SABAH RESILIENT AGAINST ECONOMIC SLOWDOWN
KOTA KINABALU: The global economic slowdown is making its presence felt in Sabah, particularly in the manufacturing sector, but the state will remain resilient buoyed by development projects under the Ninth Malaysia Plan (9MP) and Sabah Development Corridor (SDC).
Head of State Tun Ahmadshah Abdullah said the Sabah manufacturing sector is expected to register slower growth this year with a drop in applications for manufacturing projects.
“There were only 11 applications in the first three months of this year compared to 17 in the same period last year,” he said in his policy address when opening the State Legislative Assembly Sitting yesterday.

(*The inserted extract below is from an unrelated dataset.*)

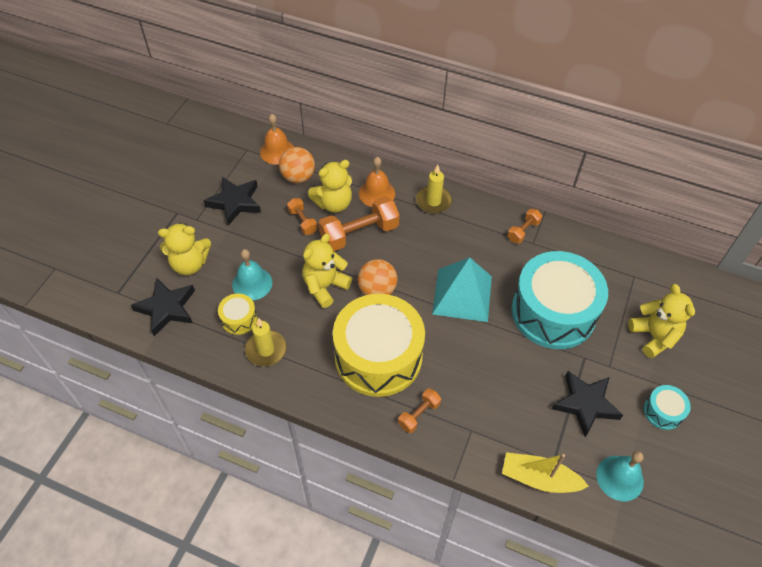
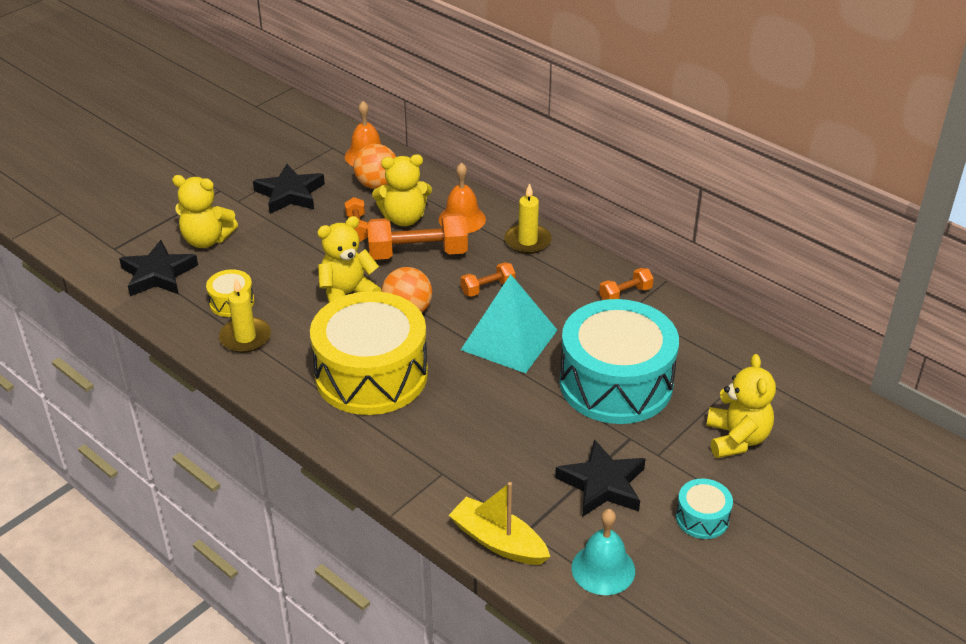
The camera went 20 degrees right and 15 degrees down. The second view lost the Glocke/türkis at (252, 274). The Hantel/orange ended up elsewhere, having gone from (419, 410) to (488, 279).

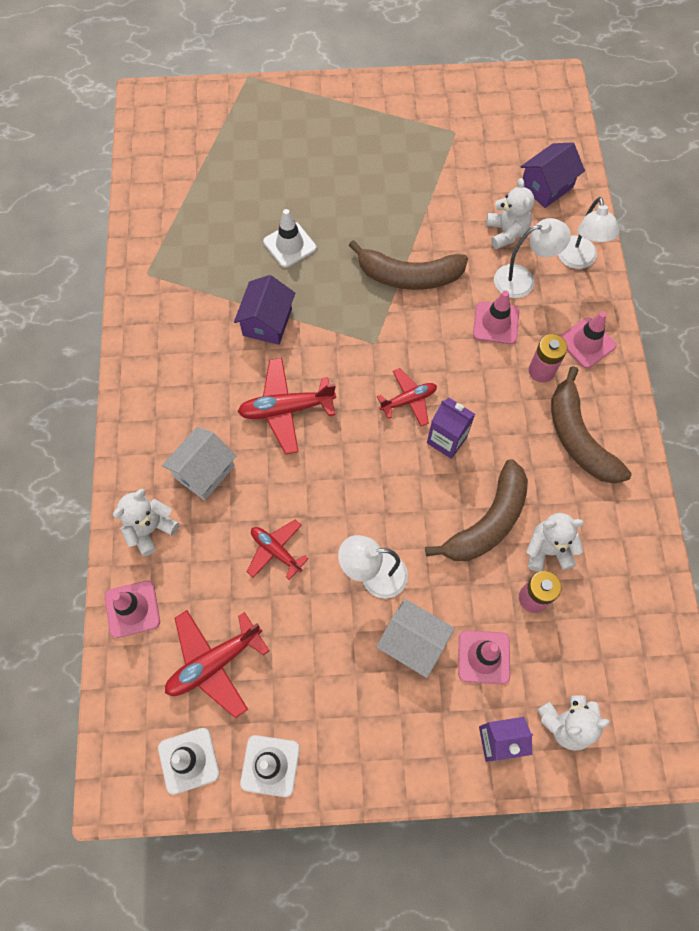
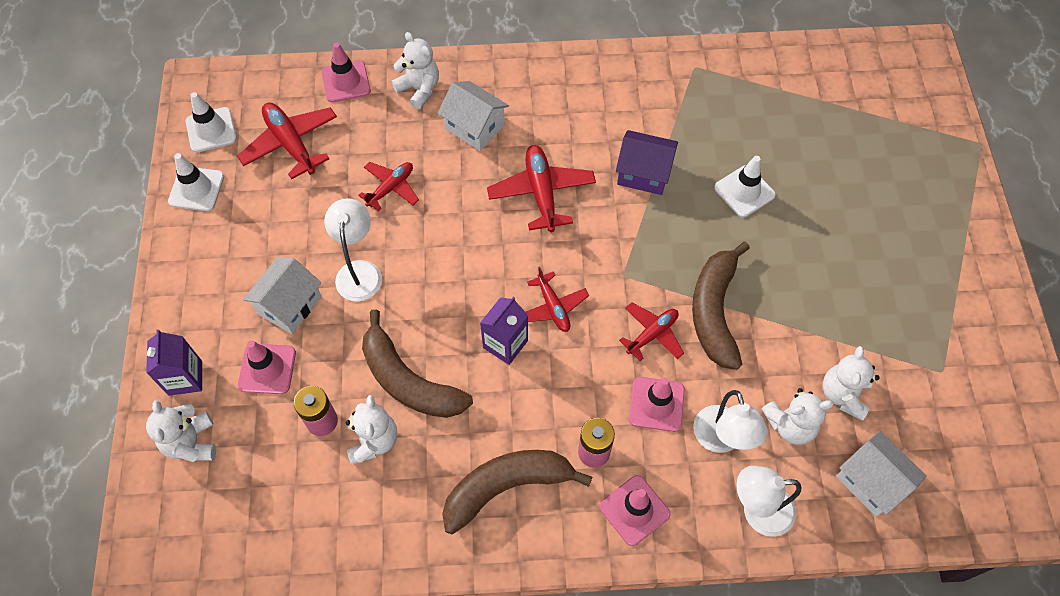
The camera went 90 degrees right and 5 degrees down. What was the Haus/lila at (552, 175) turned into the Haus/weiß at (881, 474). The second view gained the Flugzeug/rot at (651, 332). The second view gained the Teddybär/weiß at (851, 383).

The sector was the third biggest contributor to the state’s gross domestic product in 2006, at 11 per cent, and had an average annual growth of nine per cent between 2002 and 2006.
He was confident projects for the sector planned under the 9MP and SDC that will be implemented over two years from now would be able to stimulate economic growth.
One such project is the Sepanggar SME Park near the Kota Kinabalu Industrial Park which will be developed into a food industry hub.
The state government through the state Economic Planning Unit and state Industrial Development Ministry is working with the Halal Development Corporation in developing the Sepanggar SME Park.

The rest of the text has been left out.